European Settlements, Double Standards by Dore Gold

http://jcpa.org/article/european-settlements-and-double-standards/

Is there any basis for comparing Northern Cyprus to the situation with the West Bank?

A number of glaring differences stand out. First, Israel entered the West Bank in a war of self-defense in 1967 when it faced an Arab war coalition that was massing forces along its borders. In contrast, the circumstances of the Turkish invasion were very different. Turkey did not face imminent attack from Cyprus, but rather was concerned with intercommunal tensions in Cyprus.

Second, there was no established sovereignty in the West Bank in 1967 that Israel violated; there was no Palestinian state while Jordan’s claim to sovereignty was rejected by most of the international community except for Britain and Pakistan. Moreover, there were earlier Jewish rights under the British Mandate, which never expired. Looking at the Cypriot case, prior to the Turkish invasion in 1974, the Republic of Cyprus was the undisputed sovereign over the entire island, including the area of Northern Cyprus.

Finally, the resolutions adopted by the U.N. Security Council in the two conflicts were very different. In the aftermath of the Six-Day War, the U.N. Security Council adopted Resolution 242 which did not call for an Israeli withdrawal from all the territories it captured as a result of the conflict.

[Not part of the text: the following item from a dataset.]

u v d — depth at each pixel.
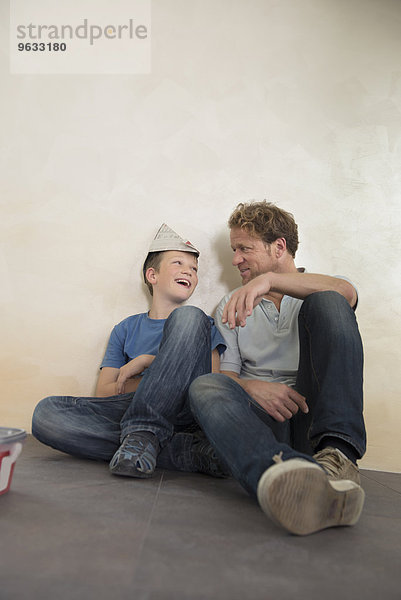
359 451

The resolution suggested that the old armistice lines be replaced with secure and recognized borders.

Yet in the case of Northern Cyprus, the U.N. did not qualify its demand for a Turkish withdrawal by allowing, for example, the Turkish military to remain in even part of the island. Looking at these different considerations, it appeared that the international community should have judged the dispute over Northern Cyprus far more severely than the way it viewed the dispute over the West Bank, where Israel had multiple rights that it could exercise if it decided to do so.

However, in practice, that was not the case. As usual, on Dec. 10, the European Union declared yet again that it was “deeply dismayed by and strongly opposes Israeli plans to expand settlements in the West Bank, including in east Jerusalem.” Its statement made wild charges that Israeli construction in E1 “could also entail forced transfer of civilian population.”